Items from a dataset:
*****

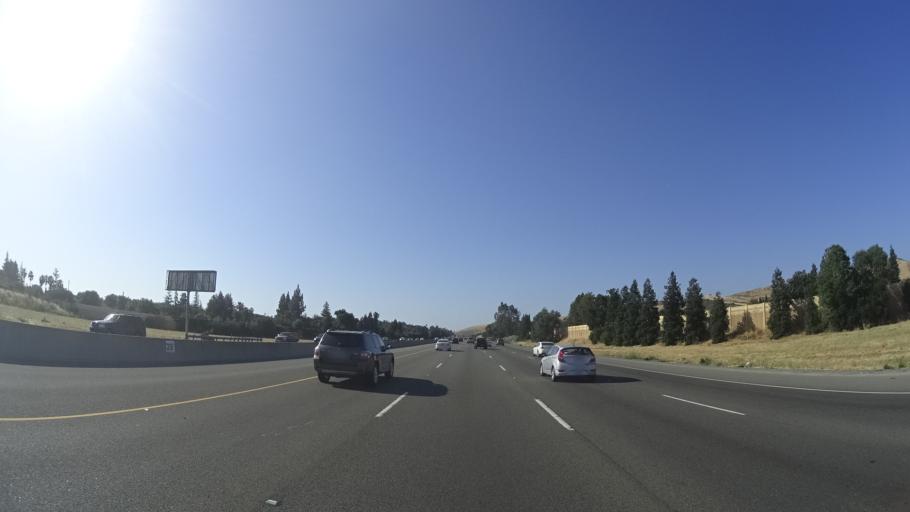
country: US
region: California
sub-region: Santa Clara County
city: Seven Trees
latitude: 37.2664
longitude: -121.8017
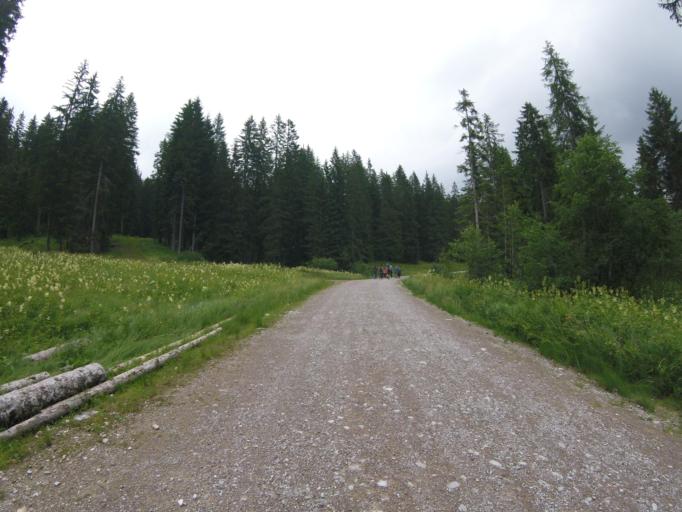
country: AT
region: Tyrol
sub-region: Politischer Bezirk Kitzbuhel
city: Waidring
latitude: 47.6560
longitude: 12.5931
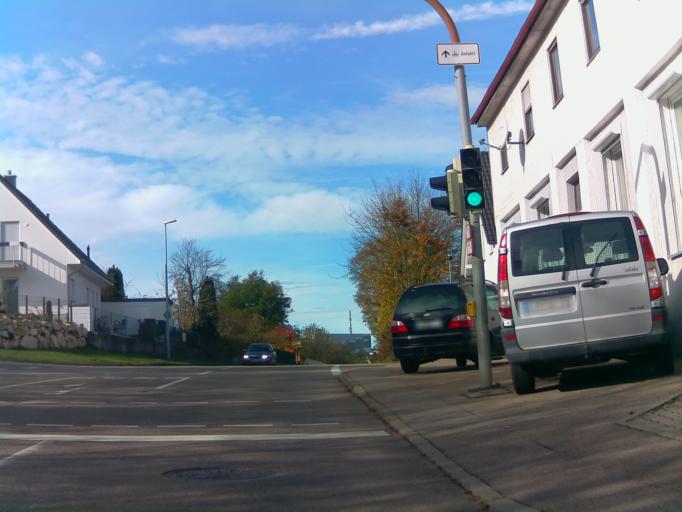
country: DE
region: Baden-Wuerttemberg
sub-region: Regierungsbezirk Stuttgart
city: Rutesheim
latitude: 48.8096
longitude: 8.9374
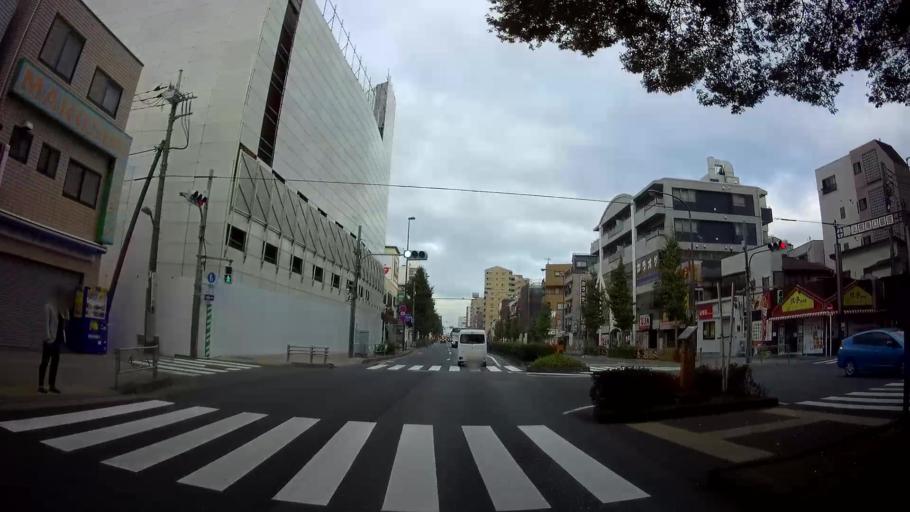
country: JP
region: Saitama
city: Shimotoda
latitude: 35.7610
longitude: 139.6750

*****

The problem – Write out again the part of the material that starts with the line containing "sub-region: Regierungsbezirk Stuttgart" and runs to the end of the material, including both ends. Leave the pictures out.

Task answer –
sub-region: Regierungsbezirk Stuttgart
city: Rutesheim
latitude: 48.8096
longitude: 8.9374
country: JP
region: Saitama
city: Shimotoda
latitude: 35.7610
longitude: 139.6750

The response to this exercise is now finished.